> _Source_
+ + + +

Back in Mrs. Garret's web -- I mean, ROOM -- the dirty work is finally done. She is reclining on the bed, pretty much in the buff. She asks Bullock if, after they've made love, he's happy. Man, isn't that what men are always accusing women of doing? Asking too many questions? Alma, Alma, Alma...you have the hottest and most upstanding man in town cheating on his wife and putting you above his own business and personal welfare. Please...shut up.
He says after they've gotten it on, he'll get up, intending to do something, but suddenly find himself distracted, thinking of her. Just now, he says, he was thinking her toes are beautiful. You've got to believe him, because clearly he's so relaxed, he's not even clenching in the slightest.
The woman giggles like a schoolgirl. A NAKED schoolgirl, and, like, runs her toes up his arm, showing us all her ass. No, really, I just saw her ass. It's nice to see Mrs. G getting so comfortable, you know? She doesn't need laudanum anymore, I guess, now that she's addicted to Clench.
They are interrupted when Ellsworth knocks on the door, reminding them that somebody needs to come out and direct him on what to do with the damn gold shipment before the men he's hired start falling to drink. Bullock starts to get up to take care of it, but before he can go, Alma leans up, saying, "Now, I believe in you," and kisses him. I can only assume that when the camera cuts away, they have sex AGAIN.
Ellsworth goes out and starts the guys loading the shipment. There are guards there, too, who will ride with the gold to Denver. Al is watching all from his porch, and asks Dan and Adams "Does Bullock think...if I wanted it...them four horsemen with rifles'd ward me off that woman's gold?" Dan says maybe Bullocks's just taking precautions against other "operators." Damn, Dan is mouthy today. However, Al agrees, adding, "No precautions of his protect her -- them other operators forbear out of respect for me and knowing what hot blood your blade would draw if they ever fuckin' presumed."

+ + + +

Dataset entries
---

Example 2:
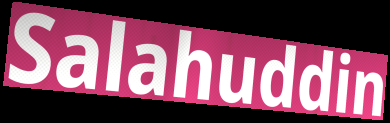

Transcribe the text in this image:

Salahuddin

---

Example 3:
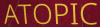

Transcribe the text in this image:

ATOPIC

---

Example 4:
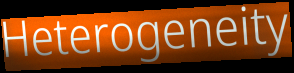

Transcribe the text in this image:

Heterogeneity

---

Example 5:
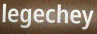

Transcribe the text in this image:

legechey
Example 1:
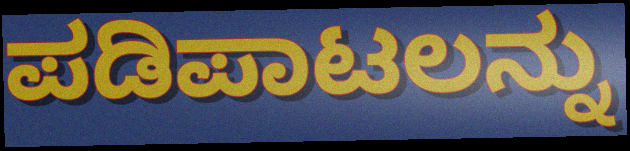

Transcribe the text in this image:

ಪಡಿಪಾಟಲನ್ನು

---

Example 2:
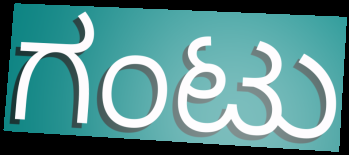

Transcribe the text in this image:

+ + + +

> _Aim 1_
Set down every line of the transcribed-word records exactly as they appear, omitting the pictures.
> _Aim 2_
Supply the next part of the episode recap about Bullock, Alma, and the gold shipment, picking up after its final sentence.
The records have no connection to the text that precedes them.

> _Exercise answer 1_
---

Example 2:

Transcribe the text in this image:

Salahuddin

---

Example 3:

Transcribe the text in this image:

ATOPIC

---

Example 4:

Transcribe the text in this image:

Heterogeneity

---

Example 5:

Transcribe the text in this image:

legechey
Example 1:

Transcribe the text in this image:

ಪಡಿಪಾಟಲನ್ನು

---

Example 2:

Transcribe the text in this image:

> _Exercise answer 2_
Dan says Bullock doesn't mean the guards as insult, and Al says that the bad thing is, Dan's fucking right. Bullock, he says, because he's so enamored of Mrs. Garret, doesn't know "if he's breathing, or taking it in through gills...he is that fuckin' c*ntstruck." Al's really getting into it now: "They're afloat, in some fairy-fuckin' bubble, lighter'n air. Him, her snatch, and his stupid fucking badge." One gets the feeling he could go on for a good while, but just then, a shot rings out down the road. Al takes another in a long line of swigs, and wearily asks, "Where's that from?" Dan guesses it's from Number 10. Al: "Hope it ain't Tom Nuttall, takin' the quick fuckin' way out."
But no, it's not. Nuttall himself runs out into the street, and Bullock clenches down towards Number 10. Al picks up where he left off on his rant. "Self-deceiving cocksucker, I am. I thought when America took us in, Bullock would prove a fucking resource. Look at him, stridin' out like some randy, maniac bishop." Al is clearly regretting supporting Bullock for the sheriff's post. As a matter of fact, he's regretting it to a degree which forces him to yell at Bullock as he walks beneath those gathered on the porch. "Sheriff...about his duties to the camp! Lucky trouble didn't jump out earlier, huh, Bullock? Might've found you mid-thrust at other business." Ohhh, snap.
Bullock, in the middle of the street, whips his head up, clenching hard. "What?" Al boozily asks. "Taken by a vision? You would not want to be staring like that at me." Oh, Bullock's going to do more than stare now that Al has gone and slung mud on the good name of his secret piece of ass. Things are getting intense, but you know, there was that shot that just rang out and all -- Nuttall uncomfortably tells Bullock that "it's only Bummer Dan, but I think he's killed" -- and Bullock clenches to Al to "be where I can find ya." "I," Al says, with feeling, "ain't going no place." Cock(sucker)fight! Dan and Adams look at each other like "aw, hell," and even Al hangs his head, probably thinking about how inconvenient it is for him to have to kill a man this early in the day when he has so many other things on his mind.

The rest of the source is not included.